Arrange all of the material below as a numbered list, leaving out any blank lines.

> [Items from a dataset]:
..........
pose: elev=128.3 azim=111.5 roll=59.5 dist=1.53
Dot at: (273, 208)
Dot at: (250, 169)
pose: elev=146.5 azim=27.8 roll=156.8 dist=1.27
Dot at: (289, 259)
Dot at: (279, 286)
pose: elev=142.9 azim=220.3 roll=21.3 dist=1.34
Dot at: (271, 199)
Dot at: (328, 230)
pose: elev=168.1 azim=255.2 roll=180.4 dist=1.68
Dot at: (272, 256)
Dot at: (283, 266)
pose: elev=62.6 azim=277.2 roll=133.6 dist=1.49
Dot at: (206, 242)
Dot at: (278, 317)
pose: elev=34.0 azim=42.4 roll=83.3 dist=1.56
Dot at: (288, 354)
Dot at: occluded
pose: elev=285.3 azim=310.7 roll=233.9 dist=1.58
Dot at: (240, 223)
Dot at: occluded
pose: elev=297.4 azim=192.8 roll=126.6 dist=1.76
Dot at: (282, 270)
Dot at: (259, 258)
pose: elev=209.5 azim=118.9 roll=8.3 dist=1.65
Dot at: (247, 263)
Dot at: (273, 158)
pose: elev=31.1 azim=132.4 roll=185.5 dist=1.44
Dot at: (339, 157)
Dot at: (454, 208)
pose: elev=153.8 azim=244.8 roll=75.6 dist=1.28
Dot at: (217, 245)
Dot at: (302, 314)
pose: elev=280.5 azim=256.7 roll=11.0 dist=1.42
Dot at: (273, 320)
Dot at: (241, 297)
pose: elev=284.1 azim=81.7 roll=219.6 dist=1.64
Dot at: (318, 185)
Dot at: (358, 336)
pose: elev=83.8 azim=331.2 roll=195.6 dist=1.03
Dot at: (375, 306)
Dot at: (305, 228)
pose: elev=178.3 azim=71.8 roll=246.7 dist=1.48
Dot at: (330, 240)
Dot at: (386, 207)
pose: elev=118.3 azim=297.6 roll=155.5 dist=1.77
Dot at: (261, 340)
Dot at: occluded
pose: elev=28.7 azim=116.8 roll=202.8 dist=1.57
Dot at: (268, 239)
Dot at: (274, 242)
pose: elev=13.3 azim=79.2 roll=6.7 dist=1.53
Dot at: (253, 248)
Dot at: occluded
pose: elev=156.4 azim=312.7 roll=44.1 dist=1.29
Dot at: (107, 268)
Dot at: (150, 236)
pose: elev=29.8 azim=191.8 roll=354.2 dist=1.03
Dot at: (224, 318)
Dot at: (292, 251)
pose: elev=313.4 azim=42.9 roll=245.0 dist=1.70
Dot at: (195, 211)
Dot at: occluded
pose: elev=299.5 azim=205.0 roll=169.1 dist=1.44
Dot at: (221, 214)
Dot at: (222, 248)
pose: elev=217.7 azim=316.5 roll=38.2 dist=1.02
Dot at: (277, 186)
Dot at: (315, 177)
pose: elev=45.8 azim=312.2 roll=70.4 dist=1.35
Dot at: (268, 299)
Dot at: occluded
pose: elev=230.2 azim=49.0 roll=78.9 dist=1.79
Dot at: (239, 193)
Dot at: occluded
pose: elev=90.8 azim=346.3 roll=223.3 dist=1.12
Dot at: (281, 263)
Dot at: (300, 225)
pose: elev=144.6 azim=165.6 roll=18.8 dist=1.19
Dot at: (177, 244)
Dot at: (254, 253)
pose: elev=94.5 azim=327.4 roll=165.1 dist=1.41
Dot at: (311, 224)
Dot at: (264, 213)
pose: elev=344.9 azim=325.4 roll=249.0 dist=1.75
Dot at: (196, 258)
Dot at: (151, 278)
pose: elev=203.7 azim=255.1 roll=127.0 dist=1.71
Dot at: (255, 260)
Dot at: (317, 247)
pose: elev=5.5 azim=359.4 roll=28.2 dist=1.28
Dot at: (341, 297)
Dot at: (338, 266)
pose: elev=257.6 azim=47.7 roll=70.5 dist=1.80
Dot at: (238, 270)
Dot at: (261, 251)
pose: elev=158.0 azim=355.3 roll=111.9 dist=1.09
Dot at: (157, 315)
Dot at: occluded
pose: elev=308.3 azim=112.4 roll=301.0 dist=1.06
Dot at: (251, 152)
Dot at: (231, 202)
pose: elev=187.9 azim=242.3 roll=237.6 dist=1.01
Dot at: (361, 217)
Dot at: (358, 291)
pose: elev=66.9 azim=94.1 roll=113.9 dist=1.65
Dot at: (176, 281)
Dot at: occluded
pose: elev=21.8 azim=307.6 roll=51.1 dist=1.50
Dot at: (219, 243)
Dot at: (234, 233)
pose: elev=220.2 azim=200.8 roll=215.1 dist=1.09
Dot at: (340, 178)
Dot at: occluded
..........
> [Result for this exercise]:
1. pose: elev=128.3 azim=111.5 roll=59.5 dist=1.53
2. Dot at: (273, 208)
3. Dot at: (250, 169)
4. pose: elev=146.5 azim=27.8 roll=156.8 dist=1.27
5. Dot at: (289, 259)
6. Dot at: (279, 286)
7. pose: elev=142.9 azim=220.3 roll=21.3 dist=1.34
8. Dot at: (271, 199)
9. Dot at: (328, 230)
10. pose: elev=168.1 azim=255.2 roll=180.4 dist=1.68
11. Dot at: (272, 256)
12. Dot at: (283, 266)
13. pose: elev=62.6 azim=277.2 roll=133.6 dist=1.49
14. Dot at: (206, 242)
15. Dot at: (278, 317)
16. pose: elev=34.0 azim=42.4 roll=83.3 dist=1.56
17. Dot at: (288, 354)
18. Dot at: occluded
19. pose: elev=285.3 azim=310.7 roll=233.9 dist=1.58
20. Dot at: (240, 223)
21. Dot at: occluded
22. pose: elev=297.4 azim=192.8 roll=126.6 dist=1.76
23. Dot at: (282, 270)
24. Dot at: (259, 258)
25. pose: elev=209.5 azim=118.9 roll=8.3 dist=1.65
26. Dot at: (247, 263)
27. Dot at: (273, 158)
28. pose: elev=31.1 azim=132.4 roll=185.5 dist=1.44
29. Dot at: (339, 157)
30. Dot at: (454, 208)
31. pose: elev=153.8 azim=244.8 roll=75.6 dist=1.28
32. Dot at: (217, 245)
33. Dot at: (302, 314)
34. pose: elev=280.5 azim=256.7 roll=11.0 dist=1.42
35. Dot at: (273, 320)
36. Dot at: (241, 297)
37. pose: elev=284.1 azim=81.7 roll=219.6 dist=1.64
38. Dot at: (318, 185)
39. Dot at: (358, 336)
40. pose: elev=83.8 azim=331.2 roll=195.6 dist=1.03
41. Dot at: (375, 306)
42. Dot at: (305, 228)
43. pose: elev=178.3 azim=71.8 roll=246.7 dist=1.48
44. Dot at: (330, 240)
45. Dot at: (386, 207)
46. pose: elev=118.3 azim=297.6 roll=155.5 dist=1.77
47. Dot at: (261, 340)
48. Dot at: occluded
49. pose: elev=28.7 azim=116.8 roll=202.8 dist=1.57
50. Dot at: (268, 239)
51. Dot at: (274, 242)
52. pose: elev=13.3 azim=79.2 roll=6.7 dist=1.53
53. Dot at: (253, 248)
54. Dot at: occluded
55. pose: elev=156.4 azim=312.7 roll=44.1 dist=1.29
56. Dot at: (107, 268)
57. Dot at: (150, 236)
58. pose: elev=29.8 azim=191.8 roll=354.2 dist=1.03
59. Dot at: (224, 318)
60. Dot at: (292, 251)
61. pose: elev=313.4 azim=42.9 roll=245.0 dist=1.70
62. Dot at: (195, 211)
63. Dot at: occluded
64. pose: elev=299.5 azim=205.0 roll=169.1 dist=1.44
65. Dot at: (221, 214)
66. Dot at: (222, 248)
67. pose: elev=217.7 azim=316.5 roll=38.2 dist=1.02
68. Dot at: (277, 186)
69. Dot at: (315, 177)
70. pose: elev=45.8 azim=312.2 roll=70.4 dist=1.35
71. Dot at: (268, 299)
72. Dot at: occluded
73. pose: elev=230.2 azim=49.0 roll=78.9 dist=1.79
74. Dot at: (239, 193)
75. Dot at: occluded
76. pose: elev=90.8 azim=346.3 roll=223.3 dist=1.12
77. Dot at: (281, 263)
78. Dot at: (300, 225)
79. pose: elev=144.6 azim=165.6 roll=18.8 dist=1.19
80. Dot at: (177, 244)
81. Dot at: (254, 253)
82. pose: elev=94.5 azim=327.4 roll=165.1 dist=1.41
83. Dot at: (311, 224)
84. Dot at: (264, 213)
85. pose: elev=344.9 azim=325.4 roll=249.0 dist=1.75
86. Dot at: (196, 258)
87. Dot at: (151, 278)
88. pose: elev=203.7 azim=255.1 roll=127.0 dist=1.71
89. Dot at: (255, 260)
90. Dot at: (317, 247)
91. pose: elev=5.5 azim=359.4 roll=28.2 dist=1.28
92. Dot at: (341, 297)
93. Dot at: (338, 266)
94. pose: elev=257.6 azim=47.7 roll=70.5 dist=1.80
95. Dot at: (238, 270)
96. Dot at: (261, 251)
97. pose: elev=158.0 azim=355.3 roll=111.9 dist=1.09
98. Dot at: (157, 315)
99. Dot at: occluded
100. pose: elev=308.3 azim=112.4 roll=301.0 dist=1.06
101. Dot at: (251, 152)
102. Dot at: (231, 202)
103. pose: elev=187.9 azim=242.3 roll=237.6 dist=1.01
104. Dot at: (361, 217)
105. Dot at: (358, 291)
106. pose: elev=66.9 azim=94.1 roll=113.9 dist=1.65
107. Dot at: (176, 281)
108. Dot at: occluded
109. pose: elev=21.8 azim=307.6 roll=51.1 dist=1.50
110. Dot at: (219, 243)
111. Dot at: (234, 233)
112. pose: elev=220.2 azim=200.8 roll=215.1 dist=1.09
113. Dot at: (340, 178)
114. Dot at: occluded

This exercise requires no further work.